In learning he is worthless, Jerome acquires the capacity for violence

I am often asked, why do some young people present such disrespect towards human life (remember 99 per cent of young people do not)? How can they violate without remorse? Setting aside potential genetic vulnerabilities, I want to present an example which illustrate the way civil society teaches them disrespect for fellow human beings.

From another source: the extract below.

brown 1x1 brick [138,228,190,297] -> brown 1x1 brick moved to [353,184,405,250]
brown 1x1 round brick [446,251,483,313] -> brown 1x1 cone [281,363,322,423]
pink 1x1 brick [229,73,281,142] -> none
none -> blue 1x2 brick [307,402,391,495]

Jerome’s capacity for harm took years to evolve. As a three-year-old he would be dragged into social services by his disturbed mum: the social worker behind reinforced glass, his mother shouting, threatening and pleading for help. The department’s resources fall short of demand, Jerome’s mum is denied help and eventually security guards escort her off the premises.

The three-year-old feels numb; he has been through this so many times. No-one bothers to reassure him or worries about how he is coping. The double-glazed window protects the social worker but Jerome is exposed. In this little encounter, he picks up a message: he wasn’t worth helping. In fact, the “good people” lack the potency to protect him or his mother. He can only conclude that he must be worthless. And if he is the same as other people, this conclusion must be generalised, ie human beings are trash.

As time goes on, he notices the potency of violence, the man with the firearm or the knife is revered and he gets things done, so bingo - be violent to have your needs met.

Social services didn’t protect him, the school didn’t “statement” him for his learning problems, the mental health team left his mother untreated, and all these agencies in turn would put the blame at the politicians’ door. Jerome’s perversion is visible, those of the professionals more hidden.